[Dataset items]

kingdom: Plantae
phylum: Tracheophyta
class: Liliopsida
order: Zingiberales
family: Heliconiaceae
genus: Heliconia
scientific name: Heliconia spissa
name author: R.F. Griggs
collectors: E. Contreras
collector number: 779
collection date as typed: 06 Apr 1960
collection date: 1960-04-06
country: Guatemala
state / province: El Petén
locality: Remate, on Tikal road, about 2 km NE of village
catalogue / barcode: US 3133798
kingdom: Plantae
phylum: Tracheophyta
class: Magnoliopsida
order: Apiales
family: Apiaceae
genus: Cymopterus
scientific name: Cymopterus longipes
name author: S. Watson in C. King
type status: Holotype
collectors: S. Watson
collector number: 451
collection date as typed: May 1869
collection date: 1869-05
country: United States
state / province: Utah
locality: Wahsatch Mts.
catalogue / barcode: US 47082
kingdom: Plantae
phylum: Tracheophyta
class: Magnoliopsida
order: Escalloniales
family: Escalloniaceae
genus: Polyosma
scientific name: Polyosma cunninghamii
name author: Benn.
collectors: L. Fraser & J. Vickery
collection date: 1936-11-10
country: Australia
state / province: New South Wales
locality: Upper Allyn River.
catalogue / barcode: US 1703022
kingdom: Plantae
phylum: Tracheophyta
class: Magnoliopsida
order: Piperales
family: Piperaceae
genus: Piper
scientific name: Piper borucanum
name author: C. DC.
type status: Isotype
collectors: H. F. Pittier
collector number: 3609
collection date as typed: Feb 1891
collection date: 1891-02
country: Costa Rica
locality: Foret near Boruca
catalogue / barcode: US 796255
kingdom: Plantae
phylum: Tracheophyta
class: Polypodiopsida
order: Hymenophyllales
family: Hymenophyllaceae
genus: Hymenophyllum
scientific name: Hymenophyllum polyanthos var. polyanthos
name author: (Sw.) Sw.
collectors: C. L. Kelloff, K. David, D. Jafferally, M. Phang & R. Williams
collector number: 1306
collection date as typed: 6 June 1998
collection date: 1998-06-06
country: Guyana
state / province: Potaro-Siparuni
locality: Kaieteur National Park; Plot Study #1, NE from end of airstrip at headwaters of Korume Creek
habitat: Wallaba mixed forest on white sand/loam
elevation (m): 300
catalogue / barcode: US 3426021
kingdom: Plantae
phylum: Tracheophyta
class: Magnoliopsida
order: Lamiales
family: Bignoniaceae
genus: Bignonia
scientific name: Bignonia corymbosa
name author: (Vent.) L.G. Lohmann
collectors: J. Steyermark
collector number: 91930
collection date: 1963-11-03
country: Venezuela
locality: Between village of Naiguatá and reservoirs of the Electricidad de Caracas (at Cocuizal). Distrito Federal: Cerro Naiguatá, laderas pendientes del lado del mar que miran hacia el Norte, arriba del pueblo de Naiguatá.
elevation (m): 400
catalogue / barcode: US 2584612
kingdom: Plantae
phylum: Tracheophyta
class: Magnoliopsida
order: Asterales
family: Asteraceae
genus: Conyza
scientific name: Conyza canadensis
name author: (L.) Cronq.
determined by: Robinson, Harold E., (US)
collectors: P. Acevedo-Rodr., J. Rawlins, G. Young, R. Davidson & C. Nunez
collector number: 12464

## TO BE DONE:
Turn all the rows above into a two-column CSV with the columns "field" and "value", one line for each entry. Put each field in quotes and replace any line breaks with spaces.

## RESPONSE TO THIS EXERCISE:
field,value
"kingdom:","Plantae"
"phylum:","Tracheophyta"
"class:","Liliopsida"
"order:","Zingiberales"
"family:","Heliconiaceae"
"genus:","Heliconia"
"scientific name:","Heliconia spissa"
"name author:","R.F. Griggs"
"collectors:","E. Contreras"
"collector number:","779"
"collection date as typed:","06 Apr 1960"
"collection date:","1960-04-06"
"country:","Guatemala"
"state / province:","El Petén"
"locality:","Remate, on Tikal road, about 2 km NE of village"
"catalogue / barcode:","US 3133798"
"kingdom:","Plantae"
"phylum:","Tracheophyta"
"class:","Magnoliopsida"
"order:","Apiales"
"family:","Apiaceae"
"genus:","Cymopterus"
"scientific name:","Cymopterus longipes"
"name author:","S. Watson in C. King"
"type status:","Holotype"
"collectors:","S. Watson"
"collector number:","451"
"collection date as typed:","May 1869"
"collection date:","1869-05"
"country:","United States"
"state / province:","Utah"
"locality:","Wahsatch Mts."
"catalogue / barcode:","US 47082"
"kingdom:","Plantae"
"phylum:","Tracheophyta"
"class:","Magnoliopsida"
"order:","Escalloniales"
"family:","Escalloniaceae"
"genus:","Polyosma"
"scientific name:","Polyosma cunninghamii"
"name author:","Benn."
"collectors:","L. Fraser & J. Vickery"
"collection date:","1936-11-10"
"country:","Australia"
"state / province:","New South Wales"
"locality:","Upper Allyn River."
"catalogue / barcode:","US 1703022"
"kingdom:","Plantae"
"phylum:","Tracheophyta"
"class:","Magnoliopsida"
"order:","Piperales"
"family:","Piperaceae"
"genus:","Piper"
"scientific name:","Piper borucanum"
"name author:","C. DC."
"type status:","Isotype"
"collectors:","H. F. Pittier"
"collector number:","3609"
"collection date as typed:","Feb 1891"
"collection date:","1891-02"
"country:","Costa Rica"
"locality:","Foret near Boruca"
"catalogue / barcode:","US 796255"
"kingdom:","Plantae"
"phylum:","Tracheophyta"
"class:","Polypodiopsida"
"order:","Hymenophyllales"
"family:","Hymenophyllaceae"
"genus:","Hymenophyllum"
"scientific name:","Hymenophyllum polyanthos var. polyanthos"
"name author:","(Sw.) Sw."
"collectors:","C. L. Kelloff, K. David, D. Jafferally, M. Phang & R. Williams"
"collector number:","1306"
"collection date as typed:","6 June 1998"
"collection date:","1998-06-06"
"country:","Guyana"
"state / province:","Potaro-Siparuni"
"locality:","Kaieteur National Park; Plot Study #1, NE from end of airstrip at headwaters of Korume Creek"
"habitat:","Wallaba mixed forest on white sand/loam"
"elevation (m):","300"
"catalogue / barcode:","US 3426021"
"kingdom:","Plantae"
"phylum:","Tracheophyta"
"class:","Magnoliopsida"
"order:","Lamiales"
"family:","Bignoniaceae"
"genus:","Bignonia"
"scientific name:","Bignonia corymbosa"
"name author:","(Vent.) L.G. Lohmann"
"collectors:","J. Steyermark"
"collector number:","91930"
"collection date:","1963-11-03"
"country:","Venezuela"
"locality:","Between village of Naiguatá and reservoirs of the Electricidad de Caracas (at Cocuizal). Distrito Federal: Cerro Naiguatá, laderas pendientes del lado del mar que miran hacia el Norte, arriba del pueblo de Naiguatá."
"elevation (m):","400"
"catalogue / barcode:","US 2584612"
"kingdom:","Plantae"
"phylum:","Tracheophyta"
"class:","Magnoliopsida"
"order:","Asterales"
"family:","Asteraceae"
"genus:","Conyza"
"scientific name:","Conyza canadensis"
"name author:","(L.) Cronq."
"determined by:","Robinson, Harold E., (US)"
"collectors:","P. Acevedo-Rodr., J. Rawlins, G. Young, R. Davidson & C. Nunez"
"collector number:","12464"